Alleged members of a car-theft ring suspected of nabbing more than 100 vehicles from the D.C. area have been indicted in a multimillion-dollar conspiracy, in which the stolen cars were shipped overseas to be resold, officials said Wednesday.
U.S. Attorney Jeanine Pirro, the top federal prosecutor in D.C., said that the stolen vehicles were valued at up to $4 million and that some were being shipped from ports in New Jersey, Maryland and Georgia to western Africa, where they fetch much higher prices than in the United States because of international trade restrictions.
A 15-count indictment unsealed in federal court this week charges six people with offenses including conspiracy, theft and interstate transportation of stolen vehicles. The alleged car thieves ran a sophisticated operation, Pirro said at a news conference Wednesday, using a device sold by online retailers to override the cars’ remote-control key access, then taking the vehicles to a parking garage in Southeast Washington to swap their license plates and obscure their identification numbers.
The stolen cars were then placed in shipping containers marked as furniture rather than automobiles before crossing the Atlantic Ocean, Pirro said. Some of the vehicles were discovered in Ghana.
“They’re shipped across the ocean to Africa, where demand is sky-high, and profits are enormous,” Pirro said. The indictment covers about 20 vehicle thefts, but Pirro and local officials said the ring is suspected of stealing more than 100 vehicles in D.C. and another 30 in Prince George’s County, Maryland.

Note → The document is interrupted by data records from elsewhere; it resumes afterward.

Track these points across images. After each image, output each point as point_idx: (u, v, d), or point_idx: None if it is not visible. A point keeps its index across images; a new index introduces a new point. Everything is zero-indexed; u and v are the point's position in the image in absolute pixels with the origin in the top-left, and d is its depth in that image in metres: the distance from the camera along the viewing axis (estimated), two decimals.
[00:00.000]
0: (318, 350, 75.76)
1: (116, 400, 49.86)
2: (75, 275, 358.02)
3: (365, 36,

Car thefts in D.C. doubled in 2023, totaling more than 6,000 that year. The annual totals have since declined. The city’s interim police chief, Jeffrey Carroll, said at the news conference Wednesday that 117 vehicle thefts last year were linked to the indicted crime ring. “To put that number in perspective, that would account for 20 percent of all the motor vehicle thefts in the city so far this year,” Carroll said.

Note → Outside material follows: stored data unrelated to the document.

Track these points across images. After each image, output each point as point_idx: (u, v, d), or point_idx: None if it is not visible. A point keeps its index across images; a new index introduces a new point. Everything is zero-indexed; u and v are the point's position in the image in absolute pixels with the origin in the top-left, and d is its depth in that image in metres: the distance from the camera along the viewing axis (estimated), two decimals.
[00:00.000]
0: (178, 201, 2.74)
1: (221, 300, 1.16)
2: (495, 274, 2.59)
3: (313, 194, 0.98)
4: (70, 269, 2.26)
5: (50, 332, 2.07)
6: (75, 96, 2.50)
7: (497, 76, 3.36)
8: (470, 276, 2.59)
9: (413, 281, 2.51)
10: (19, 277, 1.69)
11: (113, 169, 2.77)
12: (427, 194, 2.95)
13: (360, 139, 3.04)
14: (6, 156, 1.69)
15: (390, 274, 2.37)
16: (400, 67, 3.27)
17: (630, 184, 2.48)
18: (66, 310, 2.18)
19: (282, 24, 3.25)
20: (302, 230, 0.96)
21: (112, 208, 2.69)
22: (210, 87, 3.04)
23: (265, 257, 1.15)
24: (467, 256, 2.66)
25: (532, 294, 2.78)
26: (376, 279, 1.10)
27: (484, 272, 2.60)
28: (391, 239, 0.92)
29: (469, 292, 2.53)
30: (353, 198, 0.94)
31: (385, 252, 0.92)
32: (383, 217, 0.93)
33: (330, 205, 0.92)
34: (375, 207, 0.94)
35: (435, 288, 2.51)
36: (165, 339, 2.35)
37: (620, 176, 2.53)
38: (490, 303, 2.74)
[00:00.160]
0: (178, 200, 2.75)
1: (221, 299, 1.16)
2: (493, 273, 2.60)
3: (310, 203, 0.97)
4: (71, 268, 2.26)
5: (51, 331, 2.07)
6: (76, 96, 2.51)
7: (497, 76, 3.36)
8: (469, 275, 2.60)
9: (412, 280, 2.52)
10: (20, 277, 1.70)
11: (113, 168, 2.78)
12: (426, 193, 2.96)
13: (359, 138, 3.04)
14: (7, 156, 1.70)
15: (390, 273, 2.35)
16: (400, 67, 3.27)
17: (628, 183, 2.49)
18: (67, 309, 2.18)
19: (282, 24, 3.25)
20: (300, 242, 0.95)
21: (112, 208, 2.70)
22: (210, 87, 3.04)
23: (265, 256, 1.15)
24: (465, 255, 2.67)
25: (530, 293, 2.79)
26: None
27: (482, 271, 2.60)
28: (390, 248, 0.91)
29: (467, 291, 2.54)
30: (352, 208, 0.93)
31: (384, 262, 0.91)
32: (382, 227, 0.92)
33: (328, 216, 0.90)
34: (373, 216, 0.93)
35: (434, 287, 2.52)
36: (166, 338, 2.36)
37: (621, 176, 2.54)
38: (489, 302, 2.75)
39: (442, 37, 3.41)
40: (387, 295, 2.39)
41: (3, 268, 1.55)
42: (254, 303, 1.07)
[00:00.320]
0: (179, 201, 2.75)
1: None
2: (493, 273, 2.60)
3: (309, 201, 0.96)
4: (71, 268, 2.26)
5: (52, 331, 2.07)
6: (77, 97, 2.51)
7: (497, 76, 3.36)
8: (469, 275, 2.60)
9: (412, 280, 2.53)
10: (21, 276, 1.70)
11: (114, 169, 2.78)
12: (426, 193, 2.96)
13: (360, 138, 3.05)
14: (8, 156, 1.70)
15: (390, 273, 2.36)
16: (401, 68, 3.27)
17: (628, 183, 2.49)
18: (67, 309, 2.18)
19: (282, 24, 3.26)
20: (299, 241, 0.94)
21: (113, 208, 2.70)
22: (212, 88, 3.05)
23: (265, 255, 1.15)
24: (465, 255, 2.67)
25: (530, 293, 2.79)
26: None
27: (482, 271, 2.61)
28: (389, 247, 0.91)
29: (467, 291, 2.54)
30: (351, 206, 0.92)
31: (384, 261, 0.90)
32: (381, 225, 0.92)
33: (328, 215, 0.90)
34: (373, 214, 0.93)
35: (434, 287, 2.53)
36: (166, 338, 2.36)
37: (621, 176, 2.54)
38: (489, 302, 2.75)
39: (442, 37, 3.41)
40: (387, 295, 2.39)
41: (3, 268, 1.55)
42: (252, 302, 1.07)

Those indicted include Jacob Hernandez, 29, of Los Angeles; Dustin Wetzel, 23, of Woodbridge, Virginia; James Young, 23, of Hyattsville, Maryland; Khobe David, 24, of Upper Marlboro, Maryland; and Chance Clark, 25, of Waldorf, Maryland. A sixth defendant’s name is redacted in the indictment because he “remains at large and is considered a fugitive,” the U.S. attorney’s office said in a news release.
The ring primarily targeted recently manufactured Honda Civics and CRVs, as well as Acura TLXs and RDXs, prosecutors said. Court records listed an attorney only for Young as of Wednesday afternoon. The attorney did not immediately respond to a request for comment.

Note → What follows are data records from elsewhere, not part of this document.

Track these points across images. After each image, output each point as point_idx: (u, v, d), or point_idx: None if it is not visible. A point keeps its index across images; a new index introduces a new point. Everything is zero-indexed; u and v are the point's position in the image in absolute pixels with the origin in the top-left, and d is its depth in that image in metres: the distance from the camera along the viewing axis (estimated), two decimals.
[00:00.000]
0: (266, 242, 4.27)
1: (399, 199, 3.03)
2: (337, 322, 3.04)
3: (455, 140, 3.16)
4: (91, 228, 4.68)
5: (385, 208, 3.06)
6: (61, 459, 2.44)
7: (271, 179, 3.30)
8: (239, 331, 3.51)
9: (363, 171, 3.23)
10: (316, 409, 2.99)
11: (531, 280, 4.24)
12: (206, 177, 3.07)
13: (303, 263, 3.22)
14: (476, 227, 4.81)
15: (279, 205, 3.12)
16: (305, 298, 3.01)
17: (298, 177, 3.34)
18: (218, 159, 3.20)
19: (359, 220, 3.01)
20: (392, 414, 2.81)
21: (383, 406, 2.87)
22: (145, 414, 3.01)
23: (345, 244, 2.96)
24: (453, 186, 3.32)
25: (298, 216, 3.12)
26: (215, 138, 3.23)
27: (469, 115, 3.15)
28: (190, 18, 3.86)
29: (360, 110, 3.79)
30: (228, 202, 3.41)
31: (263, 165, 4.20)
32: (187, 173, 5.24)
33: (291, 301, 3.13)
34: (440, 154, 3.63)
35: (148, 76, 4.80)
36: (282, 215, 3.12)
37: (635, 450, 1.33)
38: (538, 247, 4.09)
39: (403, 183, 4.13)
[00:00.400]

D.C. Mayor Muriel E. Bowser (D) and Carroll encouraged city residents to be vigilant and consider using anti-theft devices such as steering-wheel locks.
“We have been very focused in the District on educating our neighbors, on encouraging anti-theft devices, on making sure that our neighbors and businesses are armed with cameras, and that our police department is working in coordination with the region to make sure we are attacking these crimes,” Bowser said. “Just yesterday, the chief and I walked through a ward for a neighborhood where neighbors are concerned about auto vehicle break-ins and auto theft.”
The vehicles were stolen from D.C., Maryland, Pennsylvania and other states since at least February 2025, officials said.